Journalist Couch (Jukeboxes & Jackalopes) leaves her home state of Wyoming to learn how electrical power is generated across the United States and to uncover the impact of various production methods. In story-driven prose, she shares her experiences touring many types of power plants, from nuclear to solar. Couch addresses pros and cons of each method alongside detailed verbal descriptions, though generally photographs would have saved more than the proverbial thousand words. Throughout, she returns both in body and spirit to her home base, contemplating the local climate and how it impacts daily life. Couch balances information obtained from power plant tours with commentary from local and national environmental advocacy groups; at times, complex environmental concerns impede decision-making, such as pitting local wildlife against greener power. Readers will gain information about each form of power—wind, coal, nuclear, natural gas, biomass, geothermal, solar, and hydroelectric—but Couch's aim is not to provide an exhaustive scientific evaluation, and she avoids direct comparison and specifics, such as efficiencies, in her discussion. Rather, this is a layman's guide to the choices facing much of the country as state and federal governments move toward cleaner fuels that produce fewer greenhouse gases. (Publishers Weekly Mar.)

 

Wyoming-based journalist and essayist chronicles her visits to nine electrical power stations across the country, examining the pros and cons of the fuel sources used at each site.

In a book that is part travelogue and part news report, Couch lucidly confronts the specter of what she calls the "new energy crisis.” Her project began as a way to learn about the major methods of electrical production, including those that involved wind, water, geothermal, solar and nuclear power. Between 2008 and 2010, Couch traveled around Wyoming and then to Nebraska, Iowa, Utah, Nevada, Texas, Kentucky and Maine to talk to "scientists, engineers, policy advocates, environmental activists, industry experts and the folks who work in or live around various sites of energy production." The result is a study that shows both the positives and negatives associated with nine different fuel types—excluding oil, which Couch associates with transportation rather than household or industrial needs—from which electricity is generated in America. She shows that none, including those that seem the greenest and the safest, are without some cost to use. For example, although the sun is an inexhaustible source of energy, its power can only be harvested for large-scale use in certain parts of the country. Moreover, a solar plant currently needs "seventeen times as much land as a nuclear [one] to generate the same amount of electricity." Couch does not offer any opinions on which fuels are ultimately best for an energy-hungry America. Instead, she presents information clearly and objectively to help readers better discern "the difference between numbers meant to impress, stories meant to persuade, and facts that prompt action."

Fair, thoughtful and balanced. Kirkus Review.

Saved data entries
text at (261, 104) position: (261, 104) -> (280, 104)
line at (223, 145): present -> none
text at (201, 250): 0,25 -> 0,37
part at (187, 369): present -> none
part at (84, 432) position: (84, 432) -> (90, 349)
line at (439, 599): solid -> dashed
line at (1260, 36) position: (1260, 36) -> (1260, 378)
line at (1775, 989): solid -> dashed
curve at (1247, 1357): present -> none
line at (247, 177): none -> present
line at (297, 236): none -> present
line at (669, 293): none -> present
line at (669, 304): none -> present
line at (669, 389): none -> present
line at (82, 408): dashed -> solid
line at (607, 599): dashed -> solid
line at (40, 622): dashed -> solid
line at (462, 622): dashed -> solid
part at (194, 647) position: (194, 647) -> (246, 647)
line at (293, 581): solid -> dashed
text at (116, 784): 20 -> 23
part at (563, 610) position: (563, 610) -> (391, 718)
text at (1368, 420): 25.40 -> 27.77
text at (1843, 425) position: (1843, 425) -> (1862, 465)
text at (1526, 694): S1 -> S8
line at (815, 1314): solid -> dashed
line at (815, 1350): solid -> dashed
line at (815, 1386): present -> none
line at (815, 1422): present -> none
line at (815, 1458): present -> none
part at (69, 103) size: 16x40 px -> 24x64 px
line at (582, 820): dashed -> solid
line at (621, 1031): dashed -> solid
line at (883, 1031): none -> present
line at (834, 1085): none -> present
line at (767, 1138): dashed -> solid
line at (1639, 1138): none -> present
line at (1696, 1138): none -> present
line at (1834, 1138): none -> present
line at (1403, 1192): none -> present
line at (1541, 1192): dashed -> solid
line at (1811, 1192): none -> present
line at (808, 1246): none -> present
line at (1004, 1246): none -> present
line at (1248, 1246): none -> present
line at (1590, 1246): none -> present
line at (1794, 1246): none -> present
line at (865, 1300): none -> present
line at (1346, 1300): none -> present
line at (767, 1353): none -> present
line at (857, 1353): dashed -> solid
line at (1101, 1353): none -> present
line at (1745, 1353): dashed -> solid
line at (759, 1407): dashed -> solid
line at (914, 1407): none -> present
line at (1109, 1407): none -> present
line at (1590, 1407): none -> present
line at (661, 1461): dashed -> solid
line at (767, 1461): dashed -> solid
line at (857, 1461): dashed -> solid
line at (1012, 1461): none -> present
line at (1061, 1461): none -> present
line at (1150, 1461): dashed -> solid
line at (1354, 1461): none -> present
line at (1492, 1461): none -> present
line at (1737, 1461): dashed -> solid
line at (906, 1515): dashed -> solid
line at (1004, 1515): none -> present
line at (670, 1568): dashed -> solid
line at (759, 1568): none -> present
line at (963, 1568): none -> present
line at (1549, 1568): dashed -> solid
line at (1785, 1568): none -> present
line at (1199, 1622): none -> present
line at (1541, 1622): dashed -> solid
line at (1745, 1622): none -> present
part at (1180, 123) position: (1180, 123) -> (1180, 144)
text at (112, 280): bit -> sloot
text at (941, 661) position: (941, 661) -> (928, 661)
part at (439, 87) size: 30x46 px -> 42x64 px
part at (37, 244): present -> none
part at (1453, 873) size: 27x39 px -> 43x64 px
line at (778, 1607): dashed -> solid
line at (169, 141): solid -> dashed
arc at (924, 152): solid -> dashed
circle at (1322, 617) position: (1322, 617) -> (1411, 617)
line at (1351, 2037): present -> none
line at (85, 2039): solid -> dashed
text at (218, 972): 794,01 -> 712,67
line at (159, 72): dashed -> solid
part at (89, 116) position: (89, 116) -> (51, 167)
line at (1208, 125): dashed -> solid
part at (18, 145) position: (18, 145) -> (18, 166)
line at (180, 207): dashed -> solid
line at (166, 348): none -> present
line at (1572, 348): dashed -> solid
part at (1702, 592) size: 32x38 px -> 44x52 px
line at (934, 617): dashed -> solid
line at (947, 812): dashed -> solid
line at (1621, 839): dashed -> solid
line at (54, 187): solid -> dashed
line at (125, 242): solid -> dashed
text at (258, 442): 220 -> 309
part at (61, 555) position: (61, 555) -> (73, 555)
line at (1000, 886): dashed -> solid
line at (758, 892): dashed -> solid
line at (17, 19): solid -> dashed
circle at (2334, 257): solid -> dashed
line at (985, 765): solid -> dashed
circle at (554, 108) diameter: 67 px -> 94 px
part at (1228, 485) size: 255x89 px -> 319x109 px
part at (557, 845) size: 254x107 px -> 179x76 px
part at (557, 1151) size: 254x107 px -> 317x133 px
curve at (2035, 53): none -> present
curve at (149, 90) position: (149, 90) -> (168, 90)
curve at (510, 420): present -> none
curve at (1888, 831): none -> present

### Work instructions
1. Answer these questions using the reviews above:
(a) Between which years did Couch travel to visit power sites?
(b) What earlier book by Couch is named in parentheses?
(c) How many electrical power stations does Couch visit?
2. Based on the reviews above, explain why Couch leaves oil out of the fuel types she examines.
3. Say whether each statement agrees with the reviews above, and quote the words that decide it:
(a) Couch tells readers which fuels are ultimately best for the country.
(b) A solar plant currently needs more land than a nuclear plant to generate the same amount of electricity.
(c) Couch directly compares the methods by giving their efficiencies.

### Expected responses
1.
(a) Between 2008 and 2010.
(b) Jukeboxes & Jackalopes.
(c) Nine.

2. Couch excludes oil because she associates it with transportation rather than with household or industrial needs. Her study covers the fuels from which electricity is generated for those needs.

3.
(a) No: "Couch does not offer any opinions on which fuels are ultimately best for an energy-hungry America."
(b) Yes: "seventeen times as much land as a nuclear [one] to generate the same amount of electricity."
(c) No: "she avoids direct comparison and specifics, such as efficiencies, in her discussion."